Although many industry professionals may be considering the option of incorporating fitness or spa treatments into their businesses, for the team at Exhale, fitness was always part of the brand. “The team comes with specific knowledge in both the fitness and spa fields. One does not work without the other,” says Sutton. “It is truly a perfect marriage between our exercise classes and spa services. They are both about results.”
At the New York Health & Racquet Club, Bodnar thinks that it’s more a matter of changing with the times. “We’ve had yoga, martial arts and massage since I’ve been with the company, but we’ve since expanded our horizons into Pilates-based courses, acupuncture, and other New Age-focused classes and therapies as they’ve become available.”

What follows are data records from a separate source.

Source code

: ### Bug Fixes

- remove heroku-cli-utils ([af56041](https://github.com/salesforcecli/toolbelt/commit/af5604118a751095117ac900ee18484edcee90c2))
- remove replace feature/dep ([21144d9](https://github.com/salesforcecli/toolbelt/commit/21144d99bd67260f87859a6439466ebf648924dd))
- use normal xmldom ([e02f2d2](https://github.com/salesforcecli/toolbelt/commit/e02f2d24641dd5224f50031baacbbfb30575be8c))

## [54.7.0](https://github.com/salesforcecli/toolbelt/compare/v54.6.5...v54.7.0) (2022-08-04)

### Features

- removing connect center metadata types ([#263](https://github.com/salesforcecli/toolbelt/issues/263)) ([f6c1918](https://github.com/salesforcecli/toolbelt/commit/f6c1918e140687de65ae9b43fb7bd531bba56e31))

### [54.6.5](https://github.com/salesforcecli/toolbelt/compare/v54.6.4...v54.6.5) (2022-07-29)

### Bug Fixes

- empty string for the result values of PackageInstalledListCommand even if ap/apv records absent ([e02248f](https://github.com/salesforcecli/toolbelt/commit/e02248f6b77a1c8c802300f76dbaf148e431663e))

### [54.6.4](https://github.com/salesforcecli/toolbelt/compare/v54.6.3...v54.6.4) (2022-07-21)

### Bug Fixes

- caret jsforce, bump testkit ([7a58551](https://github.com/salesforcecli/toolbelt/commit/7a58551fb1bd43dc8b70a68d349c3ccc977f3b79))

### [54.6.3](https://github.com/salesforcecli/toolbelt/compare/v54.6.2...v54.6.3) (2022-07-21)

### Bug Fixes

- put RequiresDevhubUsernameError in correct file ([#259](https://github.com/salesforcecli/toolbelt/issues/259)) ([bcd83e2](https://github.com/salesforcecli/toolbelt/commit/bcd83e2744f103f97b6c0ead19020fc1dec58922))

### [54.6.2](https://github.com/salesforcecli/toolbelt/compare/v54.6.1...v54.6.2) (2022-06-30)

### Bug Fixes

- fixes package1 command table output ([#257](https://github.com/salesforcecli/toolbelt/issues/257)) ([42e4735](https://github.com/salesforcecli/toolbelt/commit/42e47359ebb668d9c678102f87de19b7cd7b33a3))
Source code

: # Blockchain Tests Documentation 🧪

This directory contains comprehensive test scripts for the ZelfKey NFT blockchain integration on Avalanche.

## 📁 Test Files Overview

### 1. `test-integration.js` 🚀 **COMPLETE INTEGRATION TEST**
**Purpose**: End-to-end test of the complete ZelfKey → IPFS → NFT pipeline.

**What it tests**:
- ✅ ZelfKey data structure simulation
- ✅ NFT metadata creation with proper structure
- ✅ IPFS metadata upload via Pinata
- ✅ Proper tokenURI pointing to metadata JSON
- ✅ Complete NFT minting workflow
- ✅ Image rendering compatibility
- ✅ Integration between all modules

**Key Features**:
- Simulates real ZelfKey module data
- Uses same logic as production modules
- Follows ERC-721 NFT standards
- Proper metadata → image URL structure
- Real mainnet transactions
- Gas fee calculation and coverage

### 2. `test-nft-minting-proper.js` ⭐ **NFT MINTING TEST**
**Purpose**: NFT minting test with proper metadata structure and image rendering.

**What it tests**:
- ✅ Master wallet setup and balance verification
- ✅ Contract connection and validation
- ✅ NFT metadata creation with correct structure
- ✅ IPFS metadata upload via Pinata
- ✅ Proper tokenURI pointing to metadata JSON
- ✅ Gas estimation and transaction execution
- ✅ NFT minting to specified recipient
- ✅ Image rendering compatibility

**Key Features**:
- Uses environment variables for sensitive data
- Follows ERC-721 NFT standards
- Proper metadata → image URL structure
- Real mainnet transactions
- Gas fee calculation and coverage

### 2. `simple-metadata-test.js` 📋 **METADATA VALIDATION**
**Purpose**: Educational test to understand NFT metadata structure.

Overall, Bodnar believes that the fusion of fitness and health club treatments is working. “What do you want to do after you exercise? Relax. We offer that experience, and we encourage it as part of the recovery process. It completes your workout,” he notes.
Bodnar also maintains that the future is bright for those fitness professionals who are ready to embrace the idea of a hybrid health club and spa. “I think that, on many levels, it’s necessary to blend the two,” he says. “Clubs that are not multidimensional run the risk of boring their clients. That’s the greatest sin a health club can commit in this environment. Certainly some clubs can offer one thing if it’s done really well, but when a client can find the same service and more on the menu, the single-service facility could be out in the cold.”
In addition, Bodnar asserts that people want good service from qualified professionals at a fair price. “Clients don’t want to be bored,” he says. “Provide those things, and your club will be a success.”
Sutton concedes that she sees health clubs really struggling with the spa aspect of the business. “This is usually not a ‘core competency’ or focus for them. That is why Exhale is such a strong brand. We have figured out the best way to combine spa and fitness in a healing environment,” she says. “The customer has become much smarter in the marketplace. They are more educated on what is worth spending their money on. They want it all: results, great service and environment.”